Across all the records below, count the lines that hold "points". State only that figure.

((

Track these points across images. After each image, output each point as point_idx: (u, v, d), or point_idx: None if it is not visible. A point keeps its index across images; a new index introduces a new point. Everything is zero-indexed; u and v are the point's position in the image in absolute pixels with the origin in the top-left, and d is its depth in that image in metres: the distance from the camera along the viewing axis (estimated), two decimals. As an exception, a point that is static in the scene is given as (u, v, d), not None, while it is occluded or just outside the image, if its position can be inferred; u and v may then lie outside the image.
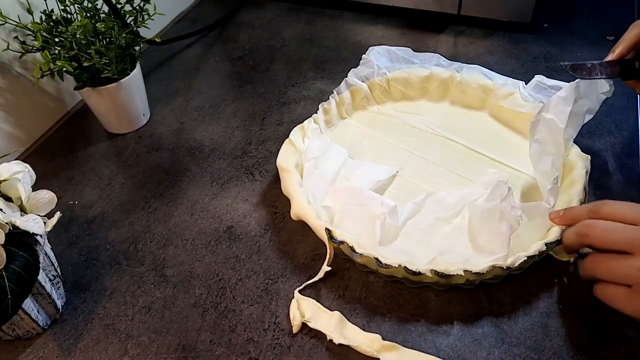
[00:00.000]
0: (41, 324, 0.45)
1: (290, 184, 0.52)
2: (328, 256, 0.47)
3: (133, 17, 0.63)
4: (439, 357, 0.41)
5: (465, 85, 0.63)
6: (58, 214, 0.44)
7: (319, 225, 0.48)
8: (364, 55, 0.67)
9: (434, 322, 0.44)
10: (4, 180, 0.42)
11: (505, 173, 0.55)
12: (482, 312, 0.45)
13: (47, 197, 0.44)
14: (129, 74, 0.62)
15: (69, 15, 0.60)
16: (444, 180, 0.56)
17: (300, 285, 0.47)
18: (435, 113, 0.64)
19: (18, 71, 0.61)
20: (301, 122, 0.59)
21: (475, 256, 0.46)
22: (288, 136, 0.57)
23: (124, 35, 0.59)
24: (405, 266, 0.44)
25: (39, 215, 0.42)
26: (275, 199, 0.56)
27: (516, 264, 0.44)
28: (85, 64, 0.57)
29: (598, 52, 0.69)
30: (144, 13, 0.63)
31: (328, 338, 0.43)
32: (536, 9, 0.74)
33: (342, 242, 0.46)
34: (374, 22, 0.84)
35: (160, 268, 0.50)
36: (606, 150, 0.58)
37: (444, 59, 0.67)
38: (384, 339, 0.42)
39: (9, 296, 0.38)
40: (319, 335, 0.44)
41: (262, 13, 0.89)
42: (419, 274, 0.44)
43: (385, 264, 0.44)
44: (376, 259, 0.45)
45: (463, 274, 0.43)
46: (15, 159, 0.50)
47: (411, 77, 0.65)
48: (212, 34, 0.85)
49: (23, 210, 0.42)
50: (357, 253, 0.45)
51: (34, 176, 0.45)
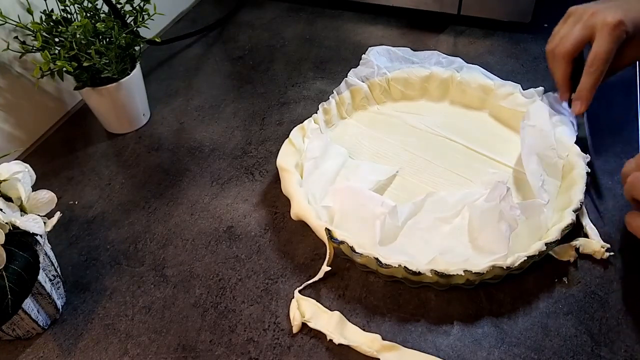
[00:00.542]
0: (41, 324, 0.45)
1: (290, 184, 0.52)
2: (328, 256, 0.47)
3: (133, 17, 0.63)
4: (439, 357, 0.41)
5: (465, 85, 0.63)
6: (58, 214, 0.44)
7: (319, 225, 0.48)
8: (363, 55, 0.67)
9: (434, 322, 0.44)
10: (4, 180, 0.42)
11: (505, 173, 0.56)
12: (482, 312, 0.45)
13: (47, 197, 0.44)
14: (129, 74, 0.62)
15: (69, 15, 0.60)
16: (444, 180, 0.56)
17: (300, 285, 0.47)
18: (435, 113, 0.64)
19: (18, 71, 0.61)
20: (301, 122, 0.59)
21: (475, 256, 0.46)
22: (288, 136, 0.57)
23: (124, 35, 0.59)
24: (405, 266, 0.44)
25: (39, 215, 0.42)
26: (275, 199, 0.56)
27: (516, 264, 0.44)
28: (85, 64, 0.57)
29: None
30: (144, 13, 0.63)
31: (328, 338, 0.43)
32: (536, 9, 0.74)
33: (342, 242, 0.46)
34: (374, 22, 0.84)
35: (160, 268, 0.50)
36: (606, 150, 0.58)
37: (444, 55, 0.67)
38: (384, 339, 0.42)
39: (9, 296, 0.38)
40: (319, 335, 0.44)
41: (262, 13, 0.89)
42: (419, 274, 0.44)
43: (385, 264, 0.44)
44: (376, 259, 0.45)
45: (463, 274, 0.43)
46: (15, 159, 0.50)
47: (411, 77, 0.65)
48: (212, 34, 0.85)
49: (23, 210, 0.42)
50: (357, 253, 0.45)
51: (34, 176, 0.45)
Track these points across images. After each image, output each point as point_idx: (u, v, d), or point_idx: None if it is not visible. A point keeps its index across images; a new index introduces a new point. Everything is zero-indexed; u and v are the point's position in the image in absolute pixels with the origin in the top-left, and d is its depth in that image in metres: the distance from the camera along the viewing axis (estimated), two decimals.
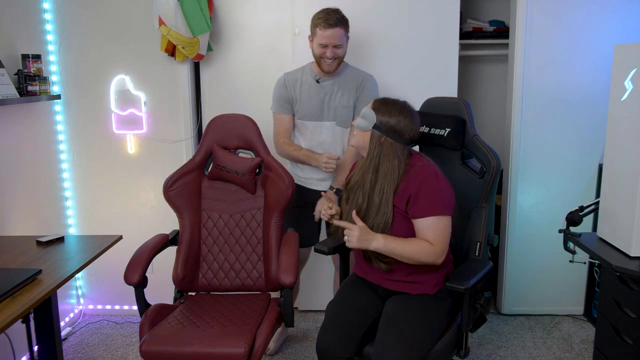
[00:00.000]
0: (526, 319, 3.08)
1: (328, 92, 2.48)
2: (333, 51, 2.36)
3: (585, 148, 2.91)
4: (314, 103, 2.48)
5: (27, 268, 1.83)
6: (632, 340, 1.87)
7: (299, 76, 2.51)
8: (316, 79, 2.48)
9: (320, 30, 2.34)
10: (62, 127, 3.00)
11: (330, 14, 2.34)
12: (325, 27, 2.33)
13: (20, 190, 2.65)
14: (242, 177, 2.43)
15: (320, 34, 2.34)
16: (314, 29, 2.39)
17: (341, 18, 2.37)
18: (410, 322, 1.80)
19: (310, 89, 2.49)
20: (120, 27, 2.90)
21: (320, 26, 2.34)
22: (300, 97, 2.50)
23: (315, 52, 2.41)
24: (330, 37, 2.34)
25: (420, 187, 1.81)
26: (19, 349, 2.47)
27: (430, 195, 1.81)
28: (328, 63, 2.39)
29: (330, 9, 2.37)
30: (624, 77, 1.87)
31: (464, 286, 1.75)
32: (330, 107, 2.49)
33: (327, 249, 2.10)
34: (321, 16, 2.35)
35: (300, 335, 2.93)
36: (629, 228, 1.84)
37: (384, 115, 1.85)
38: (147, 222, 3.04)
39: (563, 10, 2.80)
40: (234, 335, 1.96)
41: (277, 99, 2.54)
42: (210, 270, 2.44)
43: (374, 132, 1.86)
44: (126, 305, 3.18)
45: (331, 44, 2.35)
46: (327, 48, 2.35)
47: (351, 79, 2.49)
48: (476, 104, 3.57)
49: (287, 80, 2.51)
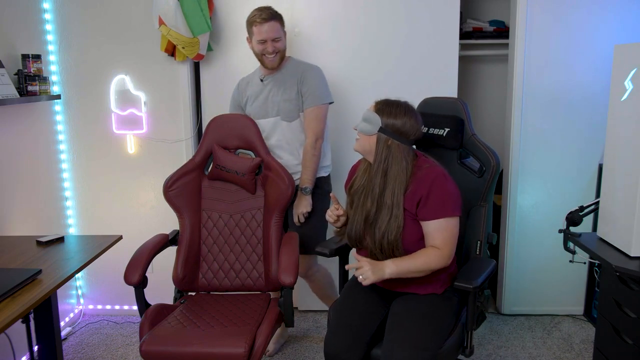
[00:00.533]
0: (526, 319, 3.08)
1: (269, 89, 2.52)
2: (273, 45, 2.41)
3: (585, 148, 2.91)
4: (259, 101, 2.54)
5: (27, 268, 1.83)
6: (632, 340, 1.87)
7: (250, 78, 2.61)
8: (260, 78, 2.55)
9: (256, 27, 2.40)
10: (62, 127, 3.00)
11: (263, 10, 2.41)
12: (261, 22, 2.38)
13: (20, 190, 2.65)
14: (242, 177, 2.43)
15: (257, 30, 2.40)
16: (250, 27, 2.44)
17: (275, 12, 2.43)
18: (420, 322, 1.79)
19: (256, 88, 2.56)
20: (120, 27, 2.90)
21: (255, 23, 2.40)
22: (249, 98, 2.58)
23: (256, 50, 2.46)
24: (268, 32, 2.39)
25: (430, 188, 1.80)
26: (19, 349, 2.47)
27: (440, 196, 1.80)
28: (270, 59, 2.44)
29: (263, 6, 2.44)
30: (624, 77, 1.87)
31: (472, 285, 1.77)
32: (273, 102, 2.52)
33: (328, 252, 2.09)
34: (255, 13, 2.42)
35: (300, 335, 2.93)
36: (629, 228, 1.84)
37: (389, 118, 1.84)
38: (147, 222, 3.04)
39: (563, 10, 2.80)
40: (234, 335, 1.96)
41: (230, 101, 2.67)
42: (210, 270, 2.45)
43: (380, 135, 1.84)
44: (126, 305, 3.18)
45: (269, 38, 2.40)
46: (266, 43, 2.41)
47: (292, 72, 2.51)
48: (476, 104, 3.58)
49: (240, 83, 2.63)
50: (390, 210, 1.83)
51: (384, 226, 1.83)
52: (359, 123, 1.89)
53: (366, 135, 1.87)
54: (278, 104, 2.51)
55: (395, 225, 1.82)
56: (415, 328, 1.76)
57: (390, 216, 1.82)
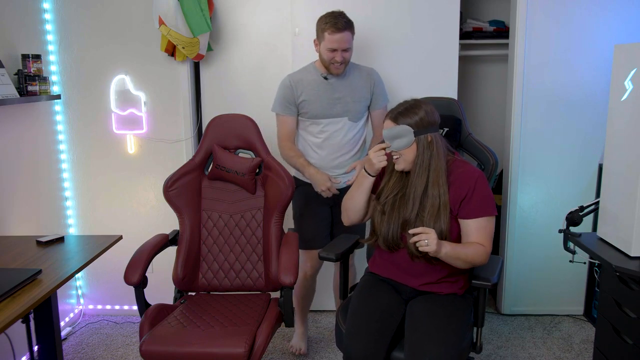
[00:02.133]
0: (526, 319, 3.08)
1: (338, 89, 2.47)
2: (342, 55, 2.35)
3: (585, 148, 2.91)
4: (322, 101, 2.47)
5: (27, 268, 1.83)
6: (632, 340, 1.87)
7: (303, 76, 2.49)
8: (323, 76, 2.47)
9: (329, 35, 2.33)
10: (62, 127, 3.00)
11: (338, 18, 2.33)
12: (334, 32, 2.31)
13: (20, 190, 2.65)
14: (242, 177, 2.43)
15: (329, 38, 2.33)
16: (321, 33, 2.36)
17: (348, 22, 2.36)
18: (444, 320, 1.78)
19: (318, 87, 2.47)
20: (120, 27, 2.90)
21: (328, 31, 2.32)
22: (309, 97, 2.47)
23: (323, 57, 2.40)
24: (340, 41, 2.32)
25: (475, 187, 1.82)
26: (19, 349, 2.47)
27: (483, 195, 1.83)
28: (337, 66, 2.39)
29: (336, 12, 2.37)
30: (624, 77, 1.87)
31: (491, 282, 1.82)
32: (342, 103, 2.48)
33: (334, 256, 2.07)
34: (329, 20, 2.33)
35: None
36: (629, 228, 1.84)
37: (412, 118, 1.83)
38: (147, 222, 3.04)
39: (563, 10, 2.80)
40: (234, 335, 1.96)
41: (281, 101, 2.50)
42: (210, 270, 2.45)
43: (418, 139, 1.83)
44: (126, 305, 3.18)
45: (340, 48, 2.34)
46: (336, 52, 2.34)
47: (359, 74, 2.52)
48: (476, 104, 3.58)
49: (292, 81, 2.48)
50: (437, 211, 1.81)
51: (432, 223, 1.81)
52: (391, 144, 1.85)
53: (407, 149, 1.84)
54: (347, 104, 2.49)
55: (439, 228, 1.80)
56: (441, 326, 1.75)
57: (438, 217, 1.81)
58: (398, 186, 1.92)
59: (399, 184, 1.92)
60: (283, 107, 2.50)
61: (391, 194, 1.91)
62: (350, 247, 2.17)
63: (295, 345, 2.73)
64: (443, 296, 1.90)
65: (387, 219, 1.89)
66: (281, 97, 2.50)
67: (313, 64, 2.51)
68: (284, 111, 2.50)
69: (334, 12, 2.37)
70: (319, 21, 2.39)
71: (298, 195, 2.56)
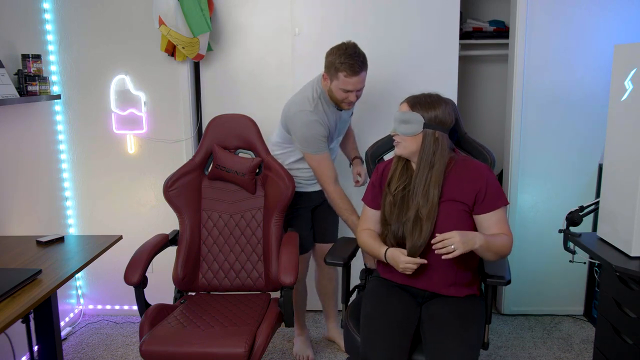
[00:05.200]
0: (526, 319, 3.08)
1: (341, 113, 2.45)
2: (356, 95, 2.27)
3: (585, 148, 2.91)
4: (338, 128, 2.46)
5: (27, 268, 1.83)
6: (632, 340, 1.87)
7: (323, 109, 2.34)
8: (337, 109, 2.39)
9: (344, 77, 2.20)
10: (62, 127, 3.00)
11: (355, 59, 2.19)
12: (351, 75, 2.19)
13: (20, 190, 2.65)
14: (242, 177, 2.43)
15: (345, 80, 2.21)
16: (335, 72, 2.22)
17: (364, 60, 2.23)
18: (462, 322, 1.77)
19: (334, 117, 2.41)
20: (121, 27, 2.90)
21: (344, 73, 2.19)
22: (331, 129, 2.40)
23: (335, 95, 2.28)
24: (357, 83, 2.23)
25: (487, 181, 1.83)
26: (19, 349, 2.47)
27: (496, 187, 1.84)
28: (348, 105, 2.32)
29: (350, 49, 2.21)
30: (624, 77, 1.87)
31: (506, 279, 1.85)
32: (344, 123, 2.50)
33: (342, 261, 2.05)
34: (344, 61, 2.18)
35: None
36: (629, 228, 1.84)
37: (429, 111, 1.81)
38: (147, 222, 3.04)
39: (563, 10, 2.80)
40: (234, 335, 1.96)
41: (318, 139, 2.31)
42: (210, 270, 2.45)
43: (426, 131, 1.82)
44: (126, 305, 3.18)
45: (356, 88, 2.25)
46: (351, 92, 2.25)
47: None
48: (476, 104, 3.58)
49: (320, 117, 2.31)
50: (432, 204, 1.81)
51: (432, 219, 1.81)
52: (397, 127, 1.84)
53: (410, 137, 1.83)
54: (345, 122, 2.51)
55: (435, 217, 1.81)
56: (461, 327, 1.75)
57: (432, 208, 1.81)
58: (405, 176, 1.91)
59: (405, 173, 1.91)
60: (322, 145, 2.33)
61: (400, 184, 1.90)
62: (354, 250, 2.16)
63: (302, 352, 2.68)
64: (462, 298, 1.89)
65: (397, 214, 1.88)
66: (318, 135, 2.31)
67: (322, 93, 2.35)
68: (324, 148, 2.34)
69: (347, 48, 2.21)
70: (331, 56, 2.24)
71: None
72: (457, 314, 1.80)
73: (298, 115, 2.32)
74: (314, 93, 2.34)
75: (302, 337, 2.72)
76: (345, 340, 1.95)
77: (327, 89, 2.31)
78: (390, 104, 2.45)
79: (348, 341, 1.92)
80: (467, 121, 3.56)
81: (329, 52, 2.27)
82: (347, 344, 1.93)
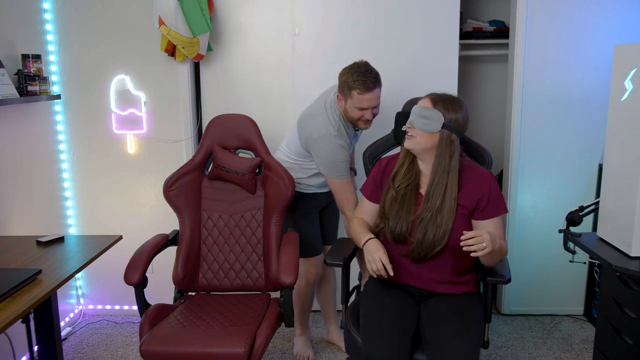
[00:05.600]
0: (526, 319, 3.08)
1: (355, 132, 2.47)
2: (372, 112, 2.26)
3: (585, 148, 2.91)
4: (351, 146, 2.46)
5: (27, 268, 1.83)
6: (632, 340, 1.87)
7: (343, 131, 2.32)
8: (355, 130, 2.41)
9: (358, 95, 2.19)
10: (62, 127, 3.00)
11: (368, 77, 2.18)
12: (364, 91, 2.18)
13: (20, 190, 2.65)
14: (242, 177, 2.43)
15: (359, 98, 2.20)
16: (348, 91, 2.21)
17: (377, 77, 2.22)
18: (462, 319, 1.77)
19: (351, 138, 2.41)
20: (120, 27, 2.90)
21: (357, 90, 2.19)
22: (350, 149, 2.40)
23: (351, 114, 2.26)
24: (371, 101, 2.21)
25: (490, 187, 1.84)
26: (19, 349, 2.47)
27: (498, 194, 1.85)
28: (365, 123, 2.29)
29: (362, 67, 2.20)
30: (624, 77, 1.87)
31: (507, 277, 1.85)
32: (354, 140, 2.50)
33: (342, 261, 2.04)
34: (357, 78, 2.18)
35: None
36: (629, 228, 1.84)
37: (451, 112, 1.79)
38: (147, 222, 3.04)
39: (563, 10, 2.80)
40: (234, 335, 1.96)
41: (344, 163, 2.29)
42: (210, 270, 2.45)
43: (443, 132, 1.79)
44: (126, 305, 3.18)
45: (371, 106, 2.23)
46: (366, 110, 2.24)
47: None
48: (476, 104, 3.58)
49: (345, 141, 2.31)
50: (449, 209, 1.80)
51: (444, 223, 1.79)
52: (415, 120, 1.81)
53: (426, 133, 1.80)
54: (357, 136, 2.51)
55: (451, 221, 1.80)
56: (461, 324, 1.75)
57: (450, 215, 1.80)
58: (410, 173, 1.89)
59: (410, 170, 1.89)
60: (345, 169, 2.31)
61: (404, 181, 1.88)
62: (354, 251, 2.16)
63: (302, 352, 2.67)
64: (460, 295, 1.90)
65: (398, 210, 1.86)
66: (343, 160, 2.29)
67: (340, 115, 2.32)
68: (347, 173, 2.33)
69: (359, 67, 2.21)
70: (344, 76, 2.23)
71: (295, 207, 2.52)
72: (454, 311, 1.80)
73: (323, 139, 2.28)
74: (334, 115, 2.31)
75: (303, 337, 2.72)
76: (346, 341, 1.94)
77: (343, 109, 2.29)
78: (390, 104, 2.45)
79: (349, 342, 1.92)
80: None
81: (342, 72, 2.25)
82: (348, 345, 1.92)
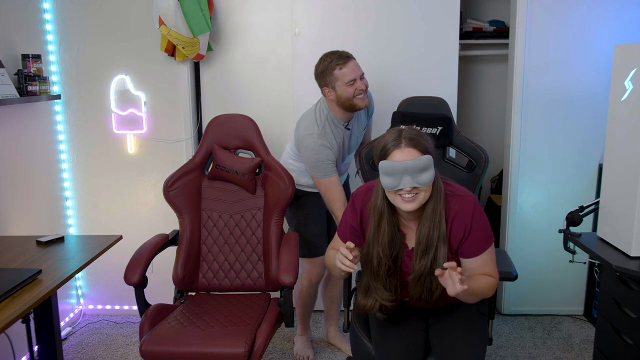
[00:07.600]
0: (526, 319, 3.08)
1: (353, 130, 2.42)
2: (363, 82, 2.24)
3: (585, 148, 2.91)
4: (346, 145, 2.41)
5: (27, 268, 1.83)
6: (632, 340, 1.87)
7: (331, 130, 2.31)
8: (347, 127, 2.35)
9: (340, 70, 2.20)
10: (62, 127, 3.00)
11: (336, 53, 2.23)
12: (344, 62, 2.20)
13: (20, 190, 2.65)
14: (242, 177, 2.43)
15: (342, 72, 2.20)
16: (330, 76, 2.22)
17: (348, 52, 2.25)
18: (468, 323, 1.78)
19: (344, 136, 2.36)
20: (121, 27, 2.90)
21: (337, 66, 2.20)
22: (341, 150, 2.37)
23: (344, 95, 2.22)
24: (354, 69, 2.21)
25: (472, 221, 1.62)
26: (19, 349, 2.47)
27: (484, 228, 1.65)
28: (362, 98, 2.25)
29: (329, 52, 2.26)
30: (624, 77, 1.87)
31: (514, 274, 1.89)
32: (355, 139, 2.46)
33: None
34: (331, 59, 2.22)
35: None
36: (629, 228, 1.84)
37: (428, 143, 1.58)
38: (147, 222, 3.04)
39: (563, 10, 2.80)
40: (234, 335, 1.96)
41: (327, 163, 2.28)
42: (210, 270, 2.45)
43: (436, 171, 1.59)
44: (126, 305, 3.18)
45: (358, 76, 2.22)
46: (356, 82, 2.22)
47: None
48: (476, 104, 3.58)
49: (328, 140, 2.28)
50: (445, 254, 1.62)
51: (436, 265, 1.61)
52: (415, 179, 1.53)
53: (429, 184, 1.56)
54: (357, 139, 2.47)
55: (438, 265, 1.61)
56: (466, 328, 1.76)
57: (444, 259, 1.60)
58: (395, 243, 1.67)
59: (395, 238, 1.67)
60: (330, 168, 2.30)
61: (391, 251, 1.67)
62: None
63: (302, 352, 2.67)
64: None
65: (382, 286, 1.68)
66: (325, 159, 2.28)
67: (329, 115, 2.31)
68: (332, 172, 2.31)
69: (327, 52, 2.26)
70: (320, 66, 2.26)
71: (299, 206, 2.52)
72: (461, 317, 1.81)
73: (306, 139, 2.29)
74: (320, 115, 2.31)
75: (304, 337, 2.72)
76: (353, 344, 1.91)
77: (336, 99, 2.26)
78: (390, 103, 2.45)
79: (356, 345, 1.88)
80: (467, 121, 3.56)
81: (315, 69, 2.28)
82: (355, 349, 1.89)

))

RESPONSE TO THIS TASK:
2